My left arm is numb now, and I only feel anything from that part of my body when Corpsman Randall tugs on my hand hard enough to move the arm in its shoulder joint. I remember her advice and keep my eyes closed and away from whatever mess she’s stitching up.
“I served under the skipper once,” I say. “Five years ago, on Versailles. At first contact with the Lankies.”
“You were there, huh? I was just out of boot when that happened.”
“Where’d you go to boot?” I ask.
“NACRD Orem. January to March ’08.”
“No shit? Me, too. Which platoon?”
“1068.”
“I was 1066,” I say. “Corpsman Randall, it looks like our boots churned some of the same dust.”
“At the same time,” she says. “Small world.”
“Getting smaller all the time,” I say. I wonder how many graduates of our respective boot camp platoons have been killed in action. There were a whole lot of destroyed hulls in orbit around Mars—dozens of ships, thousands of sailors.
“You made staff sergeant pretty fast,” I say. “I thought I got to E-6 quickly.”
“Yeah, well. Corpsman billet means you’re always in demand. Same as you, I imagine. You’re doing good, by the way, all things considered. This shouldn’t be too much of a bother.”
“Whatever you gav
e me, I’m not sure I’d mind if you started sawing that arm off.”
“I don’t think it’s going to come to that,” she says. “Although you got yourself pretty mangled, Staff Sergeant.”
“Andrew,” I say. “We’re the same rank. Same time in service.”
“Nancy,” she says. “Now use this opportunity to take a nap while I stitch you up and fix that broken nose. We may be the same rank, but you’re in my sick bay, and you will follow the orders of your medical professional.”
“Yes, ma’am.”
I do as ordered and let the medication and the ambient noise of Indy’s distant business lull me into a warm and easy sleep.

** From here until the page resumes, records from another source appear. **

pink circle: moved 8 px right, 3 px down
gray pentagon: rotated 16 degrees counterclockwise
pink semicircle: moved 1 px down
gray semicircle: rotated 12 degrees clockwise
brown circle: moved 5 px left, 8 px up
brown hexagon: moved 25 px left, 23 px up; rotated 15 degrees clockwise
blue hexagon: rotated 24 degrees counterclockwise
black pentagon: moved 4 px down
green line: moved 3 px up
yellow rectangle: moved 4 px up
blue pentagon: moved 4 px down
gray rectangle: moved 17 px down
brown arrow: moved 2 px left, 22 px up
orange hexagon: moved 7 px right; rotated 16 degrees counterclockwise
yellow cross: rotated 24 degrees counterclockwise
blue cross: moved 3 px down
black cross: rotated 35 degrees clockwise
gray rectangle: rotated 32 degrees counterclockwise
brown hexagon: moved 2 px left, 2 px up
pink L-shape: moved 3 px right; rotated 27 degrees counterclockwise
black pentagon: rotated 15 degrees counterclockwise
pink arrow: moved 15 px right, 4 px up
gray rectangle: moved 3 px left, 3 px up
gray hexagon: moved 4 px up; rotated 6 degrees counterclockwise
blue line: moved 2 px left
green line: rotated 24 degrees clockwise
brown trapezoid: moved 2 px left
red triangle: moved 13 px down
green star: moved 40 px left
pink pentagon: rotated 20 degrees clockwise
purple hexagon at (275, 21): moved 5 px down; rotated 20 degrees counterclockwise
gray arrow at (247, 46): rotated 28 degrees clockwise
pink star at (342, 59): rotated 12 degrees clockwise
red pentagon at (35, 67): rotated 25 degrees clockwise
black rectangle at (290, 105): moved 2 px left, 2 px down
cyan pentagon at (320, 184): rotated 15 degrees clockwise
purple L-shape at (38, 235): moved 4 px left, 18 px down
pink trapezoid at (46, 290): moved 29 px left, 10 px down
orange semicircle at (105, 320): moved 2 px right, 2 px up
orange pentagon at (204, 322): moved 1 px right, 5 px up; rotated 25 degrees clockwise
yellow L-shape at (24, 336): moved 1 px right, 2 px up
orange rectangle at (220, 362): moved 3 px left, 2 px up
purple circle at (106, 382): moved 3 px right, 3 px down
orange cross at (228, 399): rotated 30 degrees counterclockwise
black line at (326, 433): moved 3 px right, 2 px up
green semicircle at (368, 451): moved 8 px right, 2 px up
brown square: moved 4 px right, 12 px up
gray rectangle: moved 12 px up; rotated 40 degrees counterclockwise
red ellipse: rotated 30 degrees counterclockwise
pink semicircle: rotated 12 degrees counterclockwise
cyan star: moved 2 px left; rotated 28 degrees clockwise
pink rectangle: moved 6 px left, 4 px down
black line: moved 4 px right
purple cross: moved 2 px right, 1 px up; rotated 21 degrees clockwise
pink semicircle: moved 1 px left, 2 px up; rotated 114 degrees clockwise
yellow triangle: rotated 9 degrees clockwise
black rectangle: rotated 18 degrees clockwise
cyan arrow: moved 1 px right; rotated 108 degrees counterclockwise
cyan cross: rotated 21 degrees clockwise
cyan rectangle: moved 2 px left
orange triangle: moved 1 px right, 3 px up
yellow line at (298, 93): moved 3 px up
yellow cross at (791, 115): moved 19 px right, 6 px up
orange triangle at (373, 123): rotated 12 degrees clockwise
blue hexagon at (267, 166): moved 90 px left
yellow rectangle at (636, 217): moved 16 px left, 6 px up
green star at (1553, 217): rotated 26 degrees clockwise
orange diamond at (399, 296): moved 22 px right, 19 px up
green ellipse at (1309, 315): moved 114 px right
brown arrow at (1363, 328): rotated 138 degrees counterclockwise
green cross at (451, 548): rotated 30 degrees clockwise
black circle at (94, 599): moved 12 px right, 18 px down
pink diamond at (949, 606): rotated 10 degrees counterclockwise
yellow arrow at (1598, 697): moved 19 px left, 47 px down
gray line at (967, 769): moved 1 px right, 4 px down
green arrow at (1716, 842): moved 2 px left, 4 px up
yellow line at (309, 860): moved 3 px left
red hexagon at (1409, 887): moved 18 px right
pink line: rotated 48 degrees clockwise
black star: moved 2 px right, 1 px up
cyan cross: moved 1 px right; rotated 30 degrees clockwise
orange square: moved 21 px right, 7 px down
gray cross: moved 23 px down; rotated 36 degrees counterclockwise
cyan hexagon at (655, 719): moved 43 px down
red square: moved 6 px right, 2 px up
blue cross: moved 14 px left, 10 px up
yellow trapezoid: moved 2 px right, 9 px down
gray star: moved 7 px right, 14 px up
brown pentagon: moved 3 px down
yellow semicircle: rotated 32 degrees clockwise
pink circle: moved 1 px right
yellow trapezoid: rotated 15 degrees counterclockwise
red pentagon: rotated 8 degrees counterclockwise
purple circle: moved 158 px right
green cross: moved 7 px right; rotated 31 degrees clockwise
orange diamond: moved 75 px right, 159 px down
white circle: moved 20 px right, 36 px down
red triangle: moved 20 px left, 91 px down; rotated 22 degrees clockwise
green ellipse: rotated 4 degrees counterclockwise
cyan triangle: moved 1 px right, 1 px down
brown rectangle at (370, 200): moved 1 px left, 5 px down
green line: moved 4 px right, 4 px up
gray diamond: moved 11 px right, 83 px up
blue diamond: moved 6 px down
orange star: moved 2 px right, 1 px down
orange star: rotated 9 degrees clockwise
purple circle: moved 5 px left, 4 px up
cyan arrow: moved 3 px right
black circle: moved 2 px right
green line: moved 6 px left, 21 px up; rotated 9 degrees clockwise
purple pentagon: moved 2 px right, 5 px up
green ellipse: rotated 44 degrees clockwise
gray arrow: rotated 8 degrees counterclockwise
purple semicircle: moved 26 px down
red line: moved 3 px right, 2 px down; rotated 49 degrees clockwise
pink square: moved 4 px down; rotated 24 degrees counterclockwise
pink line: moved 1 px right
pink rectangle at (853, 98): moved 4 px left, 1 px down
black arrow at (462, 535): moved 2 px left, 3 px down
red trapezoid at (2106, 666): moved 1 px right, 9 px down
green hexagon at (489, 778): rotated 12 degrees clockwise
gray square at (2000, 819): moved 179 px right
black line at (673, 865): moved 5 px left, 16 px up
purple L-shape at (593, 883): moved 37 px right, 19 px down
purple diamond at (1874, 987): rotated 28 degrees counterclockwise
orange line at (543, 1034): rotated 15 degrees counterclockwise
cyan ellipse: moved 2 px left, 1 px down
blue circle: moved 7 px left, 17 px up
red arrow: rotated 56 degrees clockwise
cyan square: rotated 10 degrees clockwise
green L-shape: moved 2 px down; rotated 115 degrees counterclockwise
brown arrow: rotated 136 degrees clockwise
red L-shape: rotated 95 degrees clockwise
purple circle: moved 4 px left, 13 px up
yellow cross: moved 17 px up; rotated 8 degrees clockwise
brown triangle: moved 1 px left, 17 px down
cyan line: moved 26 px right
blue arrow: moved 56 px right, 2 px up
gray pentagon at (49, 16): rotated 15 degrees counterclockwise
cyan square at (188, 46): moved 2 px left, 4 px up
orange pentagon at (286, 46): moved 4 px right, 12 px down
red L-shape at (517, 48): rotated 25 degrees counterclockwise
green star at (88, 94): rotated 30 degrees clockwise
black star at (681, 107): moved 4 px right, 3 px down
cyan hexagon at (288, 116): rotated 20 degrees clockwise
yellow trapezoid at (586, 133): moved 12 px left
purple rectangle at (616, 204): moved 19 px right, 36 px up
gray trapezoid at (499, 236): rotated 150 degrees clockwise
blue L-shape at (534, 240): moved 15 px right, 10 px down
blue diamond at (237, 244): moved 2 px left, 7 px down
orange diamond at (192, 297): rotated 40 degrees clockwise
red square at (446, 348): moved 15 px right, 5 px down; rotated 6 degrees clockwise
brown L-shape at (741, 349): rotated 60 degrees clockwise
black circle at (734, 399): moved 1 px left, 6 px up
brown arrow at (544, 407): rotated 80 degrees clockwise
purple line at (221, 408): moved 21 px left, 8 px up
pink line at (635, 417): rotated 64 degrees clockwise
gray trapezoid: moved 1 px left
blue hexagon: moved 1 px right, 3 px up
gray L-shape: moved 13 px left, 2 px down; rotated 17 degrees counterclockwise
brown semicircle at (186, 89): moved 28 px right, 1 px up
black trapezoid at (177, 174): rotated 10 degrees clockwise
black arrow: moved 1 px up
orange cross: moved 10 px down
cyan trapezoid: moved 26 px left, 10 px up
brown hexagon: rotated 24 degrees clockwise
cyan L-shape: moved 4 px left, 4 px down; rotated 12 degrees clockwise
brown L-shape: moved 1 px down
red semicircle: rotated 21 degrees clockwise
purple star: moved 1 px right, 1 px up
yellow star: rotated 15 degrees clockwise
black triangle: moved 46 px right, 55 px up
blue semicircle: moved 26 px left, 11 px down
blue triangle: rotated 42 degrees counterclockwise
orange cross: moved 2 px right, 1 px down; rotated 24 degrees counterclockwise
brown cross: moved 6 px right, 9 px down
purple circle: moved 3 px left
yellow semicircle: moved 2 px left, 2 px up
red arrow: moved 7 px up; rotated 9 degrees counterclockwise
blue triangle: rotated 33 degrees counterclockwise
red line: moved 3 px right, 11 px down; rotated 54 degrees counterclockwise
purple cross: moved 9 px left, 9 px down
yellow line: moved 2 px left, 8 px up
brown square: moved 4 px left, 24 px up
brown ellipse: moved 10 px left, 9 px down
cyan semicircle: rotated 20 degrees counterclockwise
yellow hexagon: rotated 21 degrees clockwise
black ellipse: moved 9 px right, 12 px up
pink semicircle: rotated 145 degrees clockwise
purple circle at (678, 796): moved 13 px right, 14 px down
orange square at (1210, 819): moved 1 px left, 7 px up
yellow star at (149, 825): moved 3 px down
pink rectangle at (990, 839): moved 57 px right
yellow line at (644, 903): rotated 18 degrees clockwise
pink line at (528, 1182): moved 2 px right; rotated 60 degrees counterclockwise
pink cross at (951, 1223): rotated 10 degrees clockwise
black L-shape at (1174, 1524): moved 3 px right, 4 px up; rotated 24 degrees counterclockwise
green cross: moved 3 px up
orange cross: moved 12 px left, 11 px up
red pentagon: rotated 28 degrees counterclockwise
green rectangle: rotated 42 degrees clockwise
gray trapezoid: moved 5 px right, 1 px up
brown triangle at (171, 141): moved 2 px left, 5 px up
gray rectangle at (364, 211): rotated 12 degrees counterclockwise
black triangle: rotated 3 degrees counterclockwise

When Corpsman Randall wakes me up again, the warm and pleasant feeling from the medication is mostly gone. My left arm is still numb, but my brain is no longer fuzzy, and even if there had been any of the slight euphoria left, it would have dissipated the moment I opened my eyes and looked down at my hand. It looks asymmetrical, off balance, more like a claw than the appendage I’ve been using to manipulate my environment for the last quarter century. Where before the edge of my hand flared out into a slight fleshy curve, now there’s a straight line going from my wrist to the base of my middle finger, which is now the outmost digit. The wound is dressed in new adhesive bandage, so I can’t see what the damage looks like after the corpsman’s cleanup job, but it looks like there’s an awful lot of substance gone.
“How are you feeling?” she asks.
“Like I had too much lousy soy beer last night,” I reply without taking my eyes off the bandage. “What’s the verdict on the hand?”
“The bad news is that your guitar-playing days are over.”
“I never learned to play an instrument. Guess I won’t be starting, either.”
“They’ll fit you for new fingers at Great Lakes,” Randall says. “We’ve come a long way in the medical cybernetics field. Won’t be your old fingers, but they’ll work just as well.”
“Yeah, they can do magic now,” I say. “Friend of mine has a new lower leg courtesy of the Medical Corps. She says it’s much better than the old one. Says she wouldn’t mind having another to match the set.”